Kein kreisel IMGP9185 osm.jpg Node
traffic_calming=island
Watch the arrows closely - this is also just a junction with traffic calming.
Turning circle - geograph.org.uk - 991834.jpg Closed way
highway=*


or alternatively proposed

Node
highway=turning_loop

Obviously a place for vehicles to turn around. But because of the island, it is not a turning circle (which must not have an island), so this should be mapped as a loop.

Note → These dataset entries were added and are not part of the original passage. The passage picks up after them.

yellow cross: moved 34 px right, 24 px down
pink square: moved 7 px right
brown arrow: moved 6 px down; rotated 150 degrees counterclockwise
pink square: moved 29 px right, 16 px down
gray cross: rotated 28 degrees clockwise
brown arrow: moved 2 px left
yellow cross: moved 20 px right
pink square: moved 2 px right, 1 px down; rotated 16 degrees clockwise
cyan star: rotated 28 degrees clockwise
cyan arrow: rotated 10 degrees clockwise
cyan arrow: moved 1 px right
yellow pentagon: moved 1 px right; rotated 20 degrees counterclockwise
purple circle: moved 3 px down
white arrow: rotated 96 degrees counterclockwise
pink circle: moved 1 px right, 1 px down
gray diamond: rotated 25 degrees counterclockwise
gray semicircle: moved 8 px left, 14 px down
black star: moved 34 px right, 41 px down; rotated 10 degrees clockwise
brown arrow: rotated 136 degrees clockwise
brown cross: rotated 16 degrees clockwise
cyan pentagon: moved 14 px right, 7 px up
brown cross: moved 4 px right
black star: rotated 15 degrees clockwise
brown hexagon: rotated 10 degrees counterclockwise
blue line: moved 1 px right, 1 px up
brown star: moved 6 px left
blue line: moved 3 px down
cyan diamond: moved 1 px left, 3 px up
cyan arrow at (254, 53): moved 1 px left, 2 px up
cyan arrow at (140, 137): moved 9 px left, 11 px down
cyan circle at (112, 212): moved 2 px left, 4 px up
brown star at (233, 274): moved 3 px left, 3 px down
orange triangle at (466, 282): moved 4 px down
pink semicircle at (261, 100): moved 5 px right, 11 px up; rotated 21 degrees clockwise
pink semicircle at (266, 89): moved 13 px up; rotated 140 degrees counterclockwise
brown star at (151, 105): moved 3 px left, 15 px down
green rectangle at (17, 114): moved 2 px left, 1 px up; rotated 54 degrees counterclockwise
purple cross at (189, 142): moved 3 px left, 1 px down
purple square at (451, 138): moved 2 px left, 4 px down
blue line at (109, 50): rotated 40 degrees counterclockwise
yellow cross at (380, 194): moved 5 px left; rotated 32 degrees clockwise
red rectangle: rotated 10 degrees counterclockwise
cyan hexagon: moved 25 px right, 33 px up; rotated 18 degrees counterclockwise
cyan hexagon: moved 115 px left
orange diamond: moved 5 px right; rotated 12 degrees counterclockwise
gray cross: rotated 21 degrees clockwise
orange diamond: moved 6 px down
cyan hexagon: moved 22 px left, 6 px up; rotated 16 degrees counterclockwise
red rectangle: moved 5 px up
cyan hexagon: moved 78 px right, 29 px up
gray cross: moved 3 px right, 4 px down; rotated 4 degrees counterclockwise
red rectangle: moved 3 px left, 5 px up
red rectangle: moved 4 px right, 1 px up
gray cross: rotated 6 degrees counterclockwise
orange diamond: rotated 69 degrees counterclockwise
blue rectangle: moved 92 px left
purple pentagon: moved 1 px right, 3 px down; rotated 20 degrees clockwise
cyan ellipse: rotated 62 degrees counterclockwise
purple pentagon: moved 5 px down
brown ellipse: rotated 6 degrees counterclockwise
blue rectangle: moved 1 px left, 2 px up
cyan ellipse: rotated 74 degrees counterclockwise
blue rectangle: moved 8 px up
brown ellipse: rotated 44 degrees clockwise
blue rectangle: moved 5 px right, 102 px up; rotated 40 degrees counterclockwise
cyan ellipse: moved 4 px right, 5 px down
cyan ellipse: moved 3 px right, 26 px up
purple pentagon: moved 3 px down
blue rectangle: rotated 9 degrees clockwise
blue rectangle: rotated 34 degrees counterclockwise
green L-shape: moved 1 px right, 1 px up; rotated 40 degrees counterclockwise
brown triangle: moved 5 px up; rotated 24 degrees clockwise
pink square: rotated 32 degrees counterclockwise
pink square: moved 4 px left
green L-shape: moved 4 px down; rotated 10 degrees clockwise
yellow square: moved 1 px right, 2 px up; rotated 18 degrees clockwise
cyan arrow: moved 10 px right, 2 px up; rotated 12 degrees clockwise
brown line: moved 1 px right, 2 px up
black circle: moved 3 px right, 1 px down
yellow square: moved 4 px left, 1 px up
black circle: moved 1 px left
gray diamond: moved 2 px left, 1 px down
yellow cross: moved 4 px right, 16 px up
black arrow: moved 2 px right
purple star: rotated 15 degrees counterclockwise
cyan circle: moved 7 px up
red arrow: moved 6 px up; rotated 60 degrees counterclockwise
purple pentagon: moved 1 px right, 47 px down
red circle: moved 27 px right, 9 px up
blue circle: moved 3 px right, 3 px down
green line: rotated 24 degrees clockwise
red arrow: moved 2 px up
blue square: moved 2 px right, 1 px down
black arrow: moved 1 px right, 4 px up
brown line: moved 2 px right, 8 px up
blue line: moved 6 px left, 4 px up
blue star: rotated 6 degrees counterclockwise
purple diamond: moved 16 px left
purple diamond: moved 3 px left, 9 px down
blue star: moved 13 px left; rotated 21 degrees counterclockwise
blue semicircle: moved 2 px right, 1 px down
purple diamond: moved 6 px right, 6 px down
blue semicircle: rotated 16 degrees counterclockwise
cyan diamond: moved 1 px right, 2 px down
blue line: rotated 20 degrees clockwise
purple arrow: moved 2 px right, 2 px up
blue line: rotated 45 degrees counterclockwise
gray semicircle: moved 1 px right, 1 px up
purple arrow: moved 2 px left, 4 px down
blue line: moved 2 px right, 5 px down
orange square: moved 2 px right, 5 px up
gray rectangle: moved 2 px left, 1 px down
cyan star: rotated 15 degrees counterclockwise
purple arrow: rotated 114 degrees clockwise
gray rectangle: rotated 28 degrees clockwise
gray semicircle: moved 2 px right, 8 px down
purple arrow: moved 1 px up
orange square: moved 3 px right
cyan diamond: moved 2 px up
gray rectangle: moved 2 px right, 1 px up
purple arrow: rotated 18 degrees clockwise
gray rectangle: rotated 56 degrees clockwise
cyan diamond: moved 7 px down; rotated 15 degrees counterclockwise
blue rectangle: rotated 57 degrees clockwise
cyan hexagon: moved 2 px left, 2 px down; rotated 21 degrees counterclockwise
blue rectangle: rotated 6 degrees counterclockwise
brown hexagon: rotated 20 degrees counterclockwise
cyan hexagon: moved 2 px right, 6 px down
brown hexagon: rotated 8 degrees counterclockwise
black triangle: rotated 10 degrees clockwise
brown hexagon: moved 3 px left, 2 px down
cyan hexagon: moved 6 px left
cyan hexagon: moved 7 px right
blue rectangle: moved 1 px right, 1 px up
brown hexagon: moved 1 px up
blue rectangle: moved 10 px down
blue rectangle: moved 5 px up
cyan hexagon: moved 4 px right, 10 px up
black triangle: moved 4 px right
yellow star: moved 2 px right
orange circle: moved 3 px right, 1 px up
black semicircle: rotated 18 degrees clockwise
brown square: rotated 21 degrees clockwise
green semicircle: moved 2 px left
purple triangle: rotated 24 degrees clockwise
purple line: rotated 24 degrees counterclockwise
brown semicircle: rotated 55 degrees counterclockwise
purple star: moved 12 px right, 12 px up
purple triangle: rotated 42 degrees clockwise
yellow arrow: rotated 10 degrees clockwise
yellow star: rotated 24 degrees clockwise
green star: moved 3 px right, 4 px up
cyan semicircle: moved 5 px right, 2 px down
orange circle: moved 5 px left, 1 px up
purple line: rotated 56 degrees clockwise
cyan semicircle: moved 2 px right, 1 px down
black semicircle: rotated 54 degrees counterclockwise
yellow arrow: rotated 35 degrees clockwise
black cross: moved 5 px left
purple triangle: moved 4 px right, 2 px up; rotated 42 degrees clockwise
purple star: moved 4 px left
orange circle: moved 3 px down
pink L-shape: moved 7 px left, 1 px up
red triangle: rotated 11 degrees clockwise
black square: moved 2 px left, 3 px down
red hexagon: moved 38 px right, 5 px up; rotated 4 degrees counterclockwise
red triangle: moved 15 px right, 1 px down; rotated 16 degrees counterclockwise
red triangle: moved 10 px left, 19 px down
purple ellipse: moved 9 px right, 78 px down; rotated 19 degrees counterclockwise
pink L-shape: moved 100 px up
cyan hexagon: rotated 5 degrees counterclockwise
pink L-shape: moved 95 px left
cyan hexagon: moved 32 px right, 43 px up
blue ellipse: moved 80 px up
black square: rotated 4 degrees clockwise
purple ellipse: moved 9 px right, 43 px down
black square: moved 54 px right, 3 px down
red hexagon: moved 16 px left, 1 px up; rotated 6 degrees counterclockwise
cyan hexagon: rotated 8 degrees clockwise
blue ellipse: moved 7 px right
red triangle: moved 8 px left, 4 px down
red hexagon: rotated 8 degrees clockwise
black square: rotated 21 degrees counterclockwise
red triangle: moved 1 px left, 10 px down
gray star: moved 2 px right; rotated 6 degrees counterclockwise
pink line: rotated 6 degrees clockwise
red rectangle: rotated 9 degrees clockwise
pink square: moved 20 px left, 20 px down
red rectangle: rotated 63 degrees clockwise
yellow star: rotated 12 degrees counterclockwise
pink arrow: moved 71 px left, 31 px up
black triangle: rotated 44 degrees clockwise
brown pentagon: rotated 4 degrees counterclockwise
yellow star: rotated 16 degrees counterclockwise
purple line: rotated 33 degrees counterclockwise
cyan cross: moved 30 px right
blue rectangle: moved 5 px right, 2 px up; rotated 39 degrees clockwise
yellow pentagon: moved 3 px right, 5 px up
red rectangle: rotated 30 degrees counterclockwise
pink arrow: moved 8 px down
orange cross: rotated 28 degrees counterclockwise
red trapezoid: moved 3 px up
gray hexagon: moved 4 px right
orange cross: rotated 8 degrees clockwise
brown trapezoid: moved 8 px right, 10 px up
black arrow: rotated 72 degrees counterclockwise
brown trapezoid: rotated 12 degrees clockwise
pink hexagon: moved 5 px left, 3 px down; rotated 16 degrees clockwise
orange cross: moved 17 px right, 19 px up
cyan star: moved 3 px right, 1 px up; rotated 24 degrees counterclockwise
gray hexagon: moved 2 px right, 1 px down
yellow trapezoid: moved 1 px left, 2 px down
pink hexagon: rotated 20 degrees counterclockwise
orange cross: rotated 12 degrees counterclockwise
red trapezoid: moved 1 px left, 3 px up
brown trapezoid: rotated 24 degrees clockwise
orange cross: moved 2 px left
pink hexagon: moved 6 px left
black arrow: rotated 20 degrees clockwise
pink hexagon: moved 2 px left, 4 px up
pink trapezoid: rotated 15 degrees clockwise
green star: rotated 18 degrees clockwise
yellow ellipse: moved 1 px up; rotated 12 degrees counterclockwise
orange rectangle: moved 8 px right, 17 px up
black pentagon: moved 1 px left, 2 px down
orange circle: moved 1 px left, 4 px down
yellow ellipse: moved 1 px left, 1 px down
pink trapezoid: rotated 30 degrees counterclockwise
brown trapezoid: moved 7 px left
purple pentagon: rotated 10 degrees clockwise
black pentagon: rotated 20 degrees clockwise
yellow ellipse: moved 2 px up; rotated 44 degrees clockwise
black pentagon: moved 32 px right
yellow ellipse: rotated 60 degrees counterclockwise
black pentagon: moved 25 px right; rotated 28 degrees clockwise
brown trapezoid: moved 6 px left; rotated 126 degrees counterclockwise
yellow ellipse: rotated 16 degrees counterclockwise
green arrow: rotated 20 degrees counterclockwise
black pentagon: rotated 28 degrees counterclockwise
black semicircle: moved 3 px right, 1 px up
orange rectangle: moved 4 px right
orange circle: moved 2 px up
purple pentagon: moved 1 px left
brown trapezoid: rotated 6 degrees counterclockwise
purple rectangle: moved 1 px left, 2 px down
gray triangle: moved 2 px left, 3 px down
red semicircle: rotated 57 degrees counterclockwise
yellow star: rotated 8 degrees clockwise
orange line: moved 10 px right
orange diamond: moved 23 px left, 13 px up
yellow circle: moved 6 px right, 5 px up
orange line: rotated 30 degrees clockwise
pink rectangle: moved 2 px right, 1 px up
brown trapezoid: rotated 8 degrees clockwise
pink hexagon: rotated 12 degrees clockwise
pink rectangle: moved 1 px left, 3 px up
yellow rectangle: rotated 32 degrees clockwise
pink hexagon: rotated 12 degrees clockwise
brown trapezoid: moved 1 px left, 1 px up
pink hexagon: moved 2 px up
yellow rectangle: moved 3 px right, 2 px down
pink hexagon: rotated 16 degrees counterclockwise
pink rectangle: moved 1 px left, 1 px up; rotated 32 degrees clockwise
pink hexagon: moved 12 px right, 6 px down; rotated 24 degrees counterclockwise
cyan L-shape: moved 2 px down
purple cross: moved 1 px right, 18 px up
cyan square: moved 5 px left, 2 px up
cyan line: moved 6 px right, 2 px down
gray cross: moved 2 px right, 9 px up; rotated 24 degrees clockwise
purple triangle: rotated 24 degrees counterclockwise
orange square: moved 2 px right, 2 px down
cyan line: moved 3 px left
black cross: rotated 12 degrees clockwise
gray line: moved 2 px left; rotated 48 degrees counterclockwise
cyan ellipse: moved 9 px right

For the sake of simplicity the tag highway=turning_loop on a single node is currently under discussion.


Note to data consumers

Due to a lack of clarity in the documentation for several years, smaller roundabouts or turning loops have often been tagged with highway=mini_roundabout, rather than using junction=roundabout or highway=turning_loop. Data consumers therefore should be cautious to assume the center of a junction tagged with highway=mini_roundabout can be traversed by large vehicles, especially if the tag was added before June 2012.